▶ REQUIRED WORK
The answer must be a word-for-word copy of the records below, with every picture left out.

[Dataset excerpts]

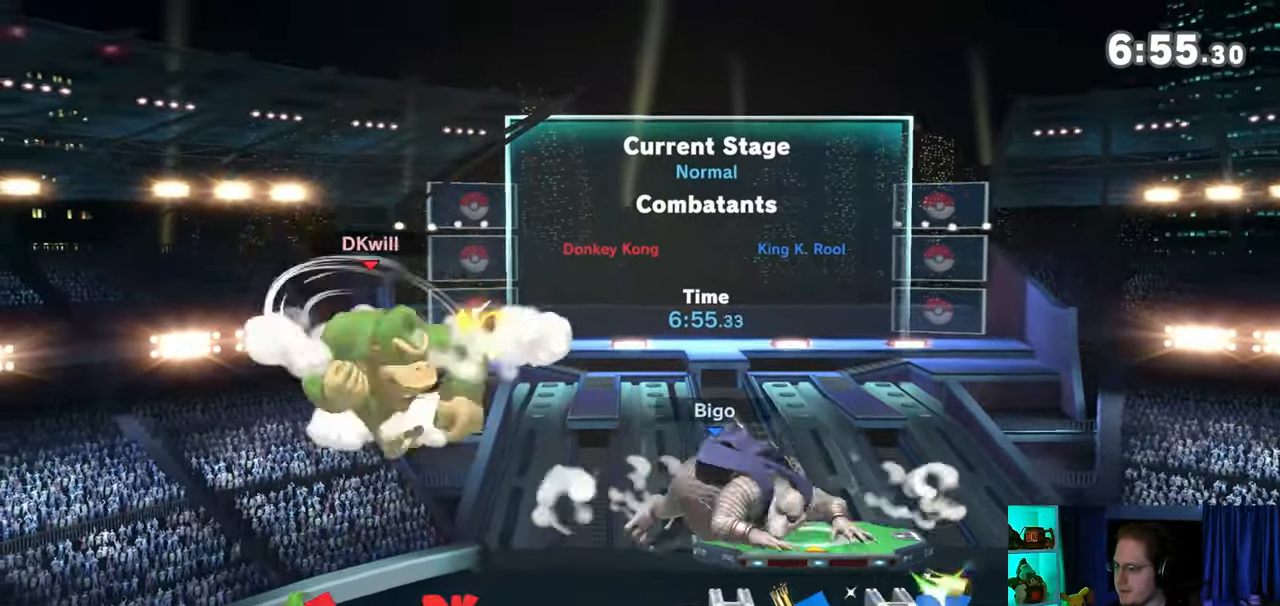
{"buttons": [], "left_stick": "right", "right_stick": "center", "events": [[33, "Y", "down"], [133, "Y", "up"], [133, "left_stick", "right"], [200, "Y", "down"], [250, "Y", "up"], [317, "Y", "down"], [450, "Y", "up"]]}
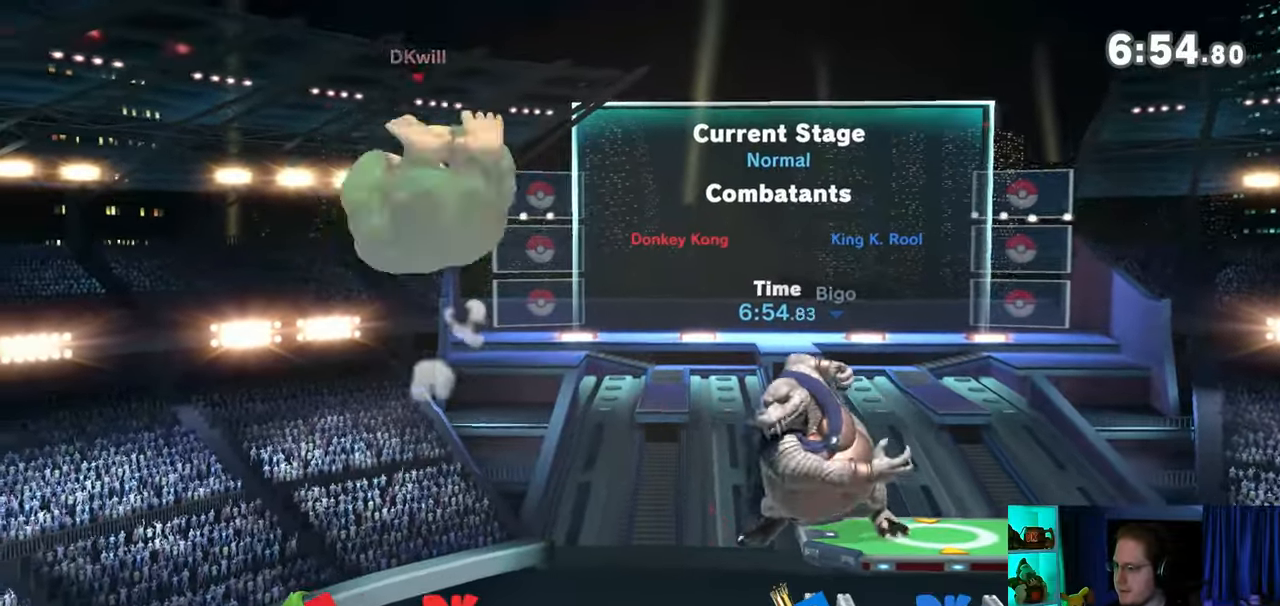
{"buttons": [], "left_stick": "right", "right_stick": "center", "events": [[67, "left_stick", "up-right"], [267, "B", "down"], [267, "left_stick", "down"], [283, "B", "up"], [317, "left_stick", "right"]]}
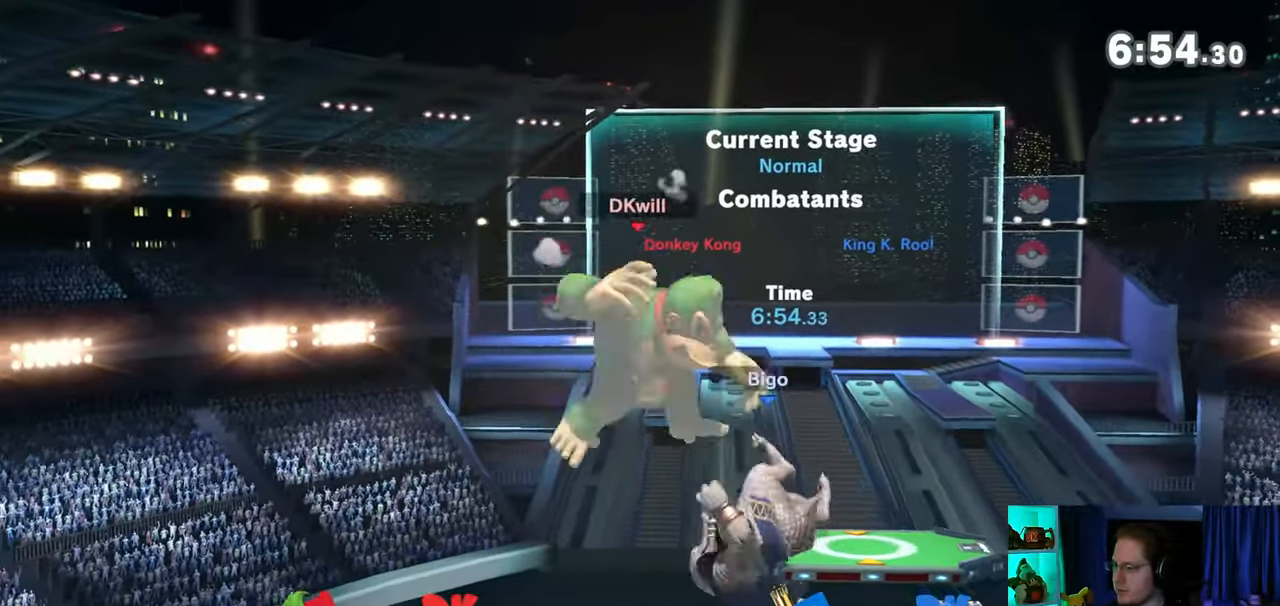
{"buttons": [], "left_stick": "center", "right_stick": "center", "events": [[383, "left_stick", "center"]]}
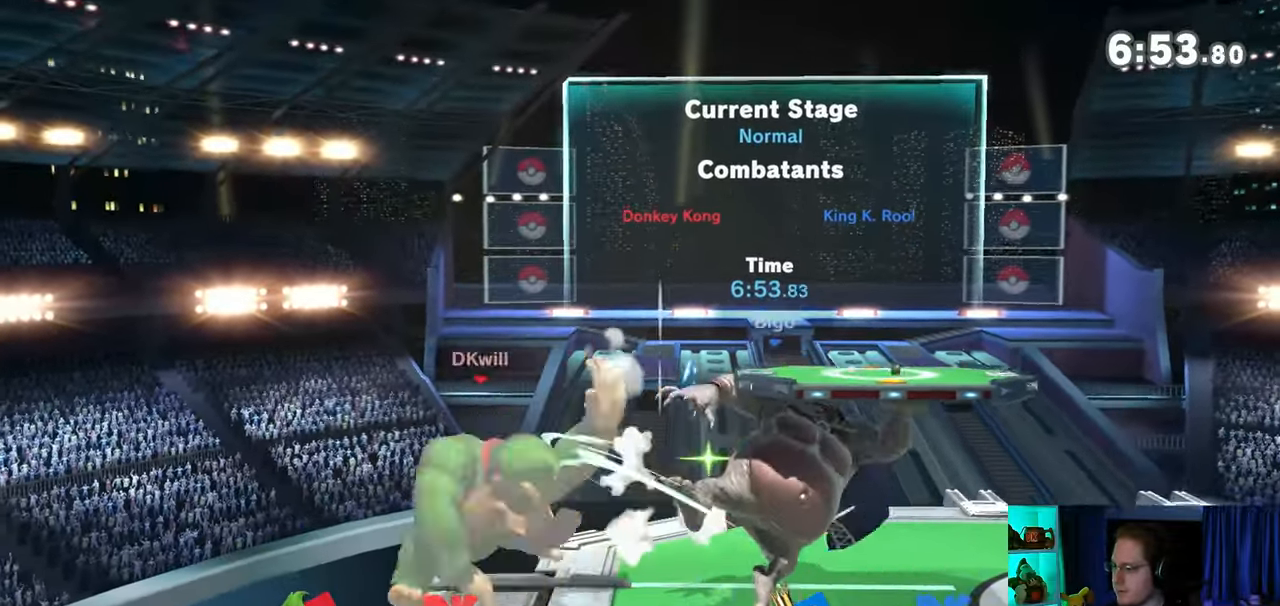
{"buttons": ["Y"], "left_stick": "right", "right_stick": "center", "events": [[67, "left_stick", "right"], [167, "right_stick", "up-right"], [233, "right_stick", "center"], [317, "Y", "down"]]}
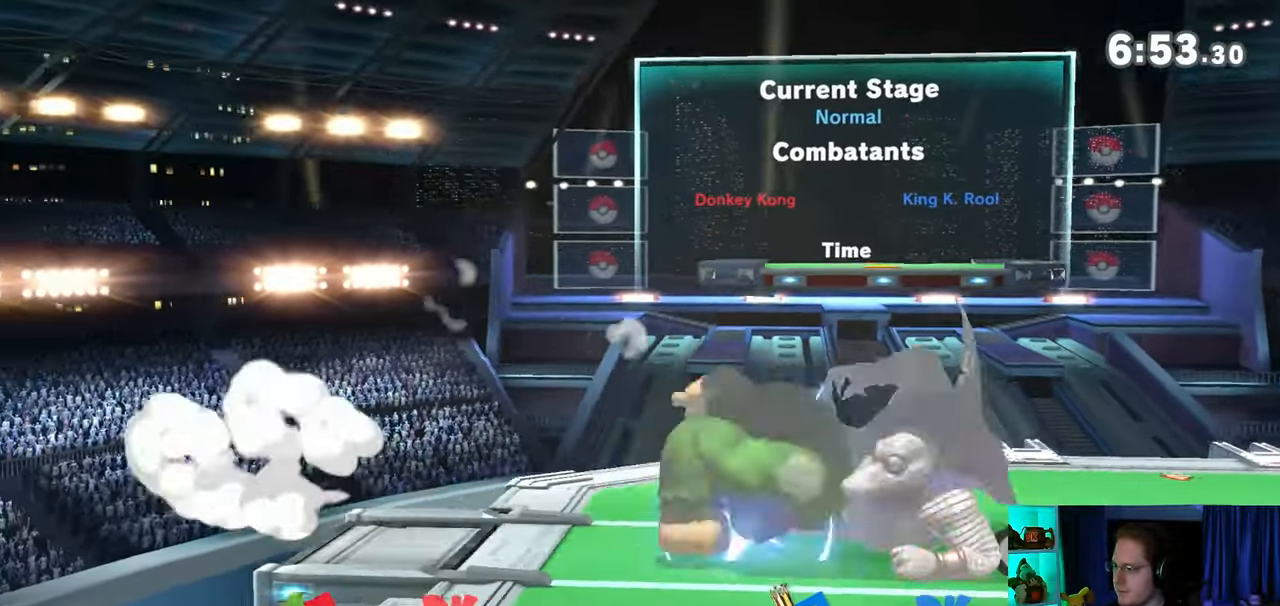
{"buttons": [], "left_stick": "right", "right_stick": "center", "events": [[200, "Y", "up"]]}
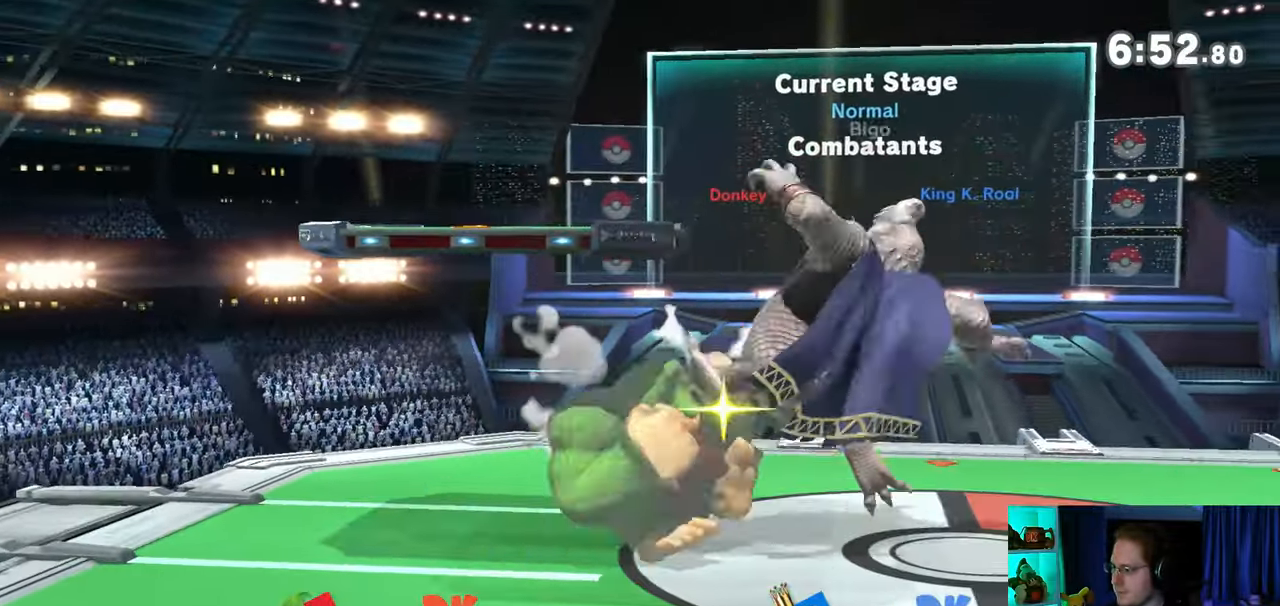
{"buttons": [], "left_stick": "down", "right_stick": "center", "events": [[100, "left_stick", "down"], [233, "A", "down"], [250, "A", "up"], [317, "A", "down"], [450, "A", "up"]]}
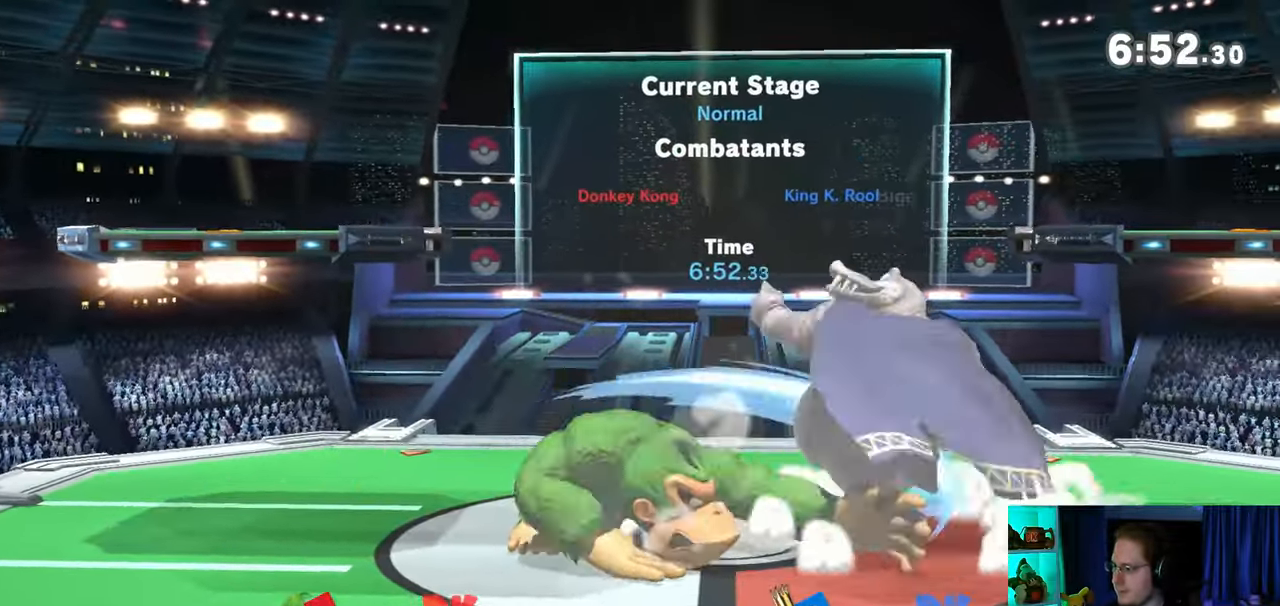
{"buttons": [], "left_stick": "down", "right_stick": "center", "events": [[217, "B", "down"], [350, "B", "up"]]}
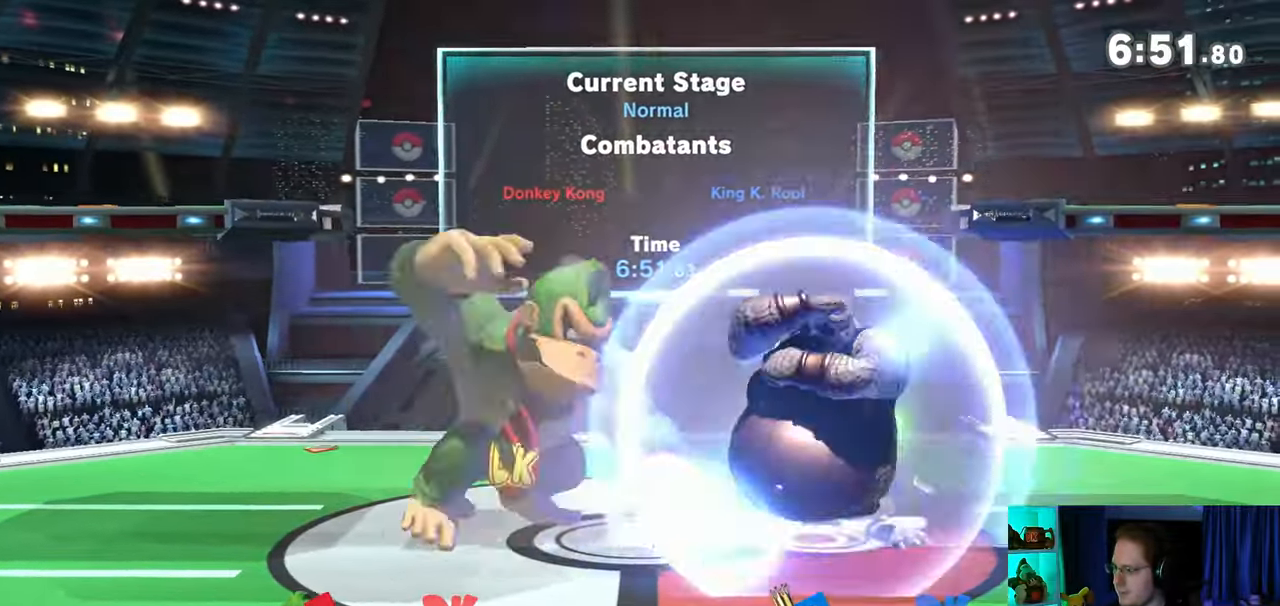
{"buttons": [], "left_stick": "down", "right_stick": "center", "events": []}
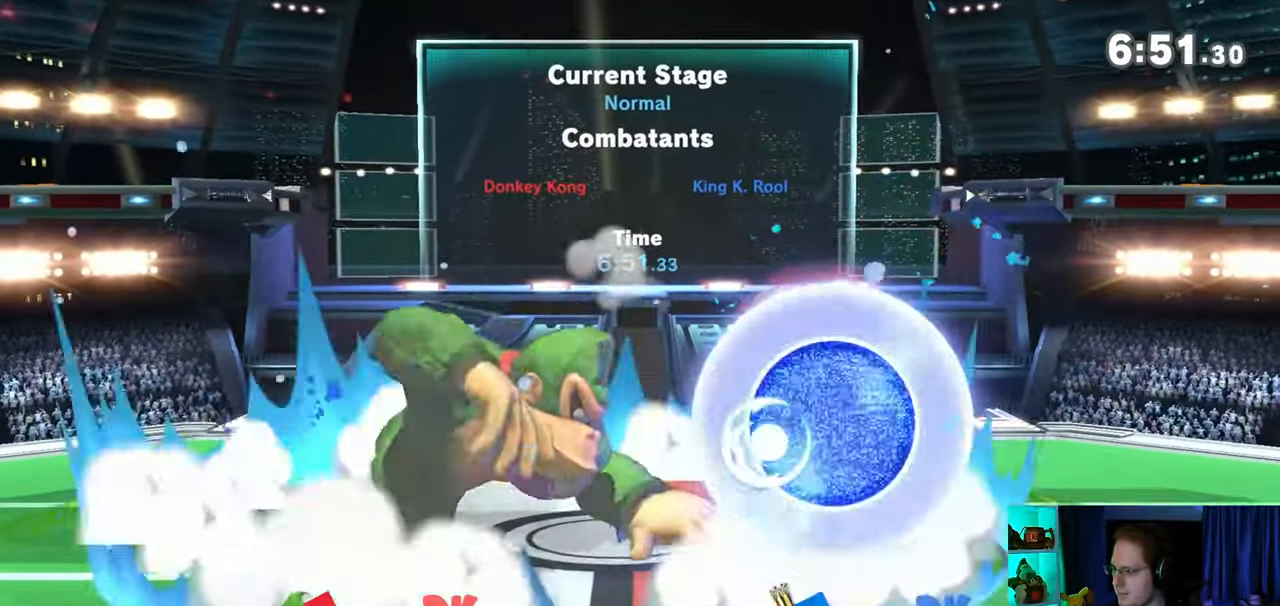
{"buttons": [], "left_stick": "center", "right_stick": "center", "events": [[67, "left_stick", "center"], [283, "left_stick", "left"], [483, "left_stick", "center"]]}
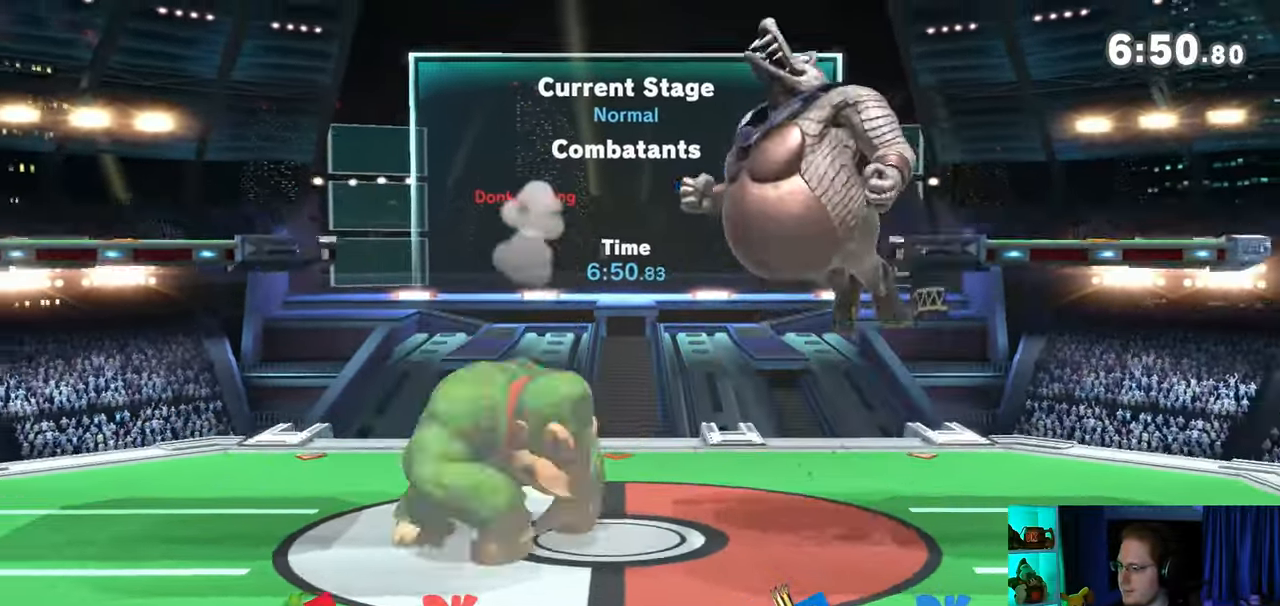
{"buttons": [], "left_stick": "left", "right_stick": "center", "events": [[483, "left_stick", "left"]]}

▶ RESPONSE
{"buttons": [], "left_stick": "right", "right_stick": "center", "events": [[33, "Y", "down"], [133, "Y", "up"], [133, "left_stick", "right"], [200, "Y", "down"], [250, "Y", "up"], [317, "Y", "down"], [450, "Y", "up"]]}
{"buttons": [], "left_stick": "right", "right_stick": "center", "events": [[67, "left_stick", "up-right"], [267, "B", "down"], [267, "left_stick", "down"], [283, "B", "up"], [317, "left_stick", "right"]]}
{"buttons": [], "left_stick": "center", "right_stick": "center", "events": [[383, "left_stick", "center"]]}
{"buttons": ["Y"], "left_stick": "right", "right_stick": "center", "events": [[67, "left_stick", "right"], [167, "right_stick", "up-right"], [233, "right_stick", "center"], [317, "Y", "down"]]}
{"buttons": [], "left_stick": "right", "right_stick": "center", "events": [[200, "Y", "up"]]}
{"buttons": [], "left_stick": "down", "right_stick": "center", "events": [[100, "left_stick", "down"], [233, "A", "down"], [250, "A", "up"], [317, "A", "down"], [450, "A", "up"]]}
{"buttons": [], "left_stick": "down", "right_stick": "center", "events": [[217, "B", "down"], [350, "B", "up"]]}
{"buttons": [], "left_stick": "down", "right_stick": "center", "events": []}
{"buttons": [], "left_stick": "center", "right_stick": "center", "events": [[67, "left_stick", "center"], [283, "left_stick", "left"], [483, "left_stick", "center"]]}
{"buttons": [], "left_stick": "left", "right_stick": "center", "events": [[483, "left_stick", "left"]]}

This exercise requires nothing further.